#### [Task goal]
Copy out the stretch of rows from the line containing "Devi Dayal, Deepesh" through the line containing "WHISKEY TRUST", both included. Omit the pictures.

#### [Given data]
########
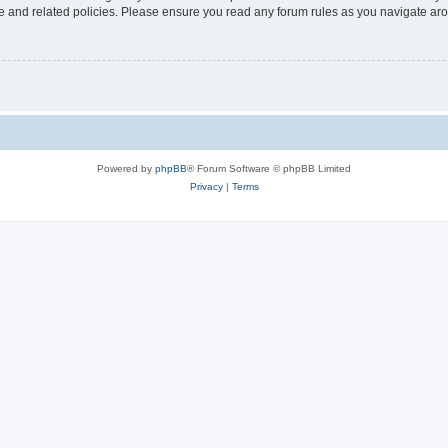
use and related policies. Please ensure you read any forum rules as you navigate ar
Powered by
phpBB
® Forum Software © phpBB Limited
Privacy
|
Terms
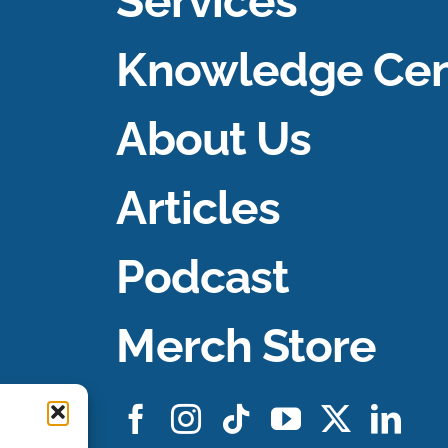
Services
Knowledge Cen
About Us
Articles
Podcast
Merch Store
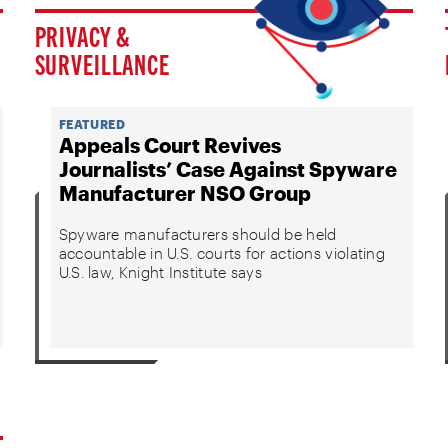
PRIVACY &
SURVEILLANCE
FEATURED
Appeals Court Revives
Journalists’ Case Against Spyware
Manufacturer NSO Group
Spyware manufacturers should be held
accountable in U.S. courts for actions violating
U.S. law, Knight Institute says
########
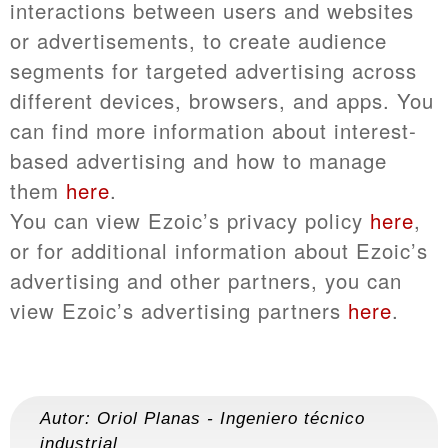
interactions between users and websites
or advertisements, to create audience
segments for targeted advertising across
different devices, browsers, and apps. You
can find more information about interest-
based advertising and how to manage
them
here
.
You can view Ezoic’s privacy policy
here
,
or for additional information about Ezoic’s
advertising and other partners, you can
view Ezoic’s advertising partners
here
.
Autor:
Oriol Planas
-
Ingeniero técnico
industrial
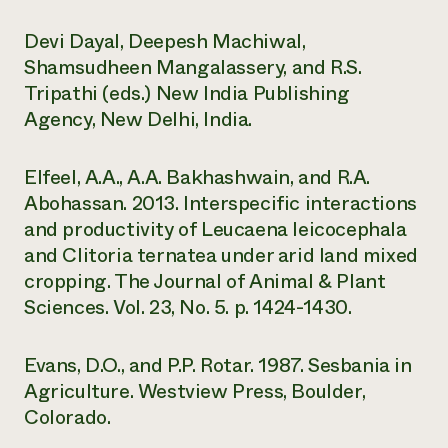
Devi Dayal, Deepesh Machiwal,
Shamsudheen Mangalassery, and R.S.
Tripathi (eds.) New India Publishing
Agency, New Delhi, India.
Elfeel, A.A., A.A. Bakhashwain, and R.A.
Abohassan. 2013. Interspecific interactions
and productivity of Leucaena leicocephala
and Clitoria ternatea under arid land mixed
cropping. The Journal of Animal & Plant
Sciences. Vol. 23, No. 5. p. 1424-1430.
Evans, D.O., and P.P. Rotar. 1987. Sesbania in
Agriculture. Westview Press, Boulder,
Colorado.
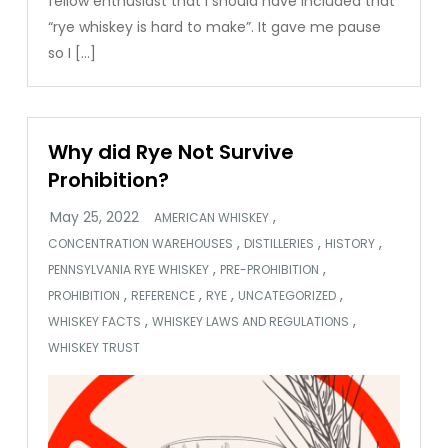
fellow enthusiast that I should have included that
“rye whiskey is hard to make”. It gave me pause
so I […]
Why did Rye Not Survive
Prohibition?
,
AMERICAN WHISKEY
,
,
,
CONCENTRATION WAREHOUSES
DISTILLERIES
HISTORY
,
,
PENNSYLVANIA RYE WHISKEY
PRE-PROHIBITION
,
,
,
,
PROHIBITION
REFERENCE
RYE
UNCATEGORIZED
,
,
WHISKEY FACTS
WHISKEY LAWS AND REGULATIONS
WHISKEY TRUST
########
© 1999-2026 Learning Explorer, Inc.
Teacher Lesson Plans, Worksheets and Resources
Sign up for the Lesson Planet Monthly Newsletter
########
#### [Exercise solution]
Devi Dayal, Deepesh Machiwal,
Shamsudheen Mangalassery, and R.S.
Tripathi (eds.) New India Publishing
Agency, New Delhi, India.
Elfeel, A.A., A.A. Bakhashwain, and R.A.
Abohassan. 2013. Interspecific interactions
and productivity of Leucaena leicocephala
and Clitoria ternatea under arid land mixed
cropping. The Journal of Animal & Plant
Sciences. Vol. 23, No. 5. p. 1424-1430.
Evans, D.O., and P.P. Rotar. 1987. Sesbania in
Agriculture. Westview Press, Boulder,
Colorado.
fellow enthusiast that I should have included that
“rye whiskey is hard to make”. It gave me pause
so I […]
Why did Rye Not Survive
Prohibition?
,
AMERICAN WHISKEY
,
,
,
CONCENTRATION WAREHOUSES
DISTILLERIES
HISTORY
,
,
PENNSYLVANIA RYE WHISKEY
PRE-PROHIBITION
,
,
,
,
PROHIBITION
REFERENCE
RYE
UNCATEGORIZED
,
,
WHISKEY FACTS
WHISKEY LAWS AND REGULATIONS
WHISKEY TRUST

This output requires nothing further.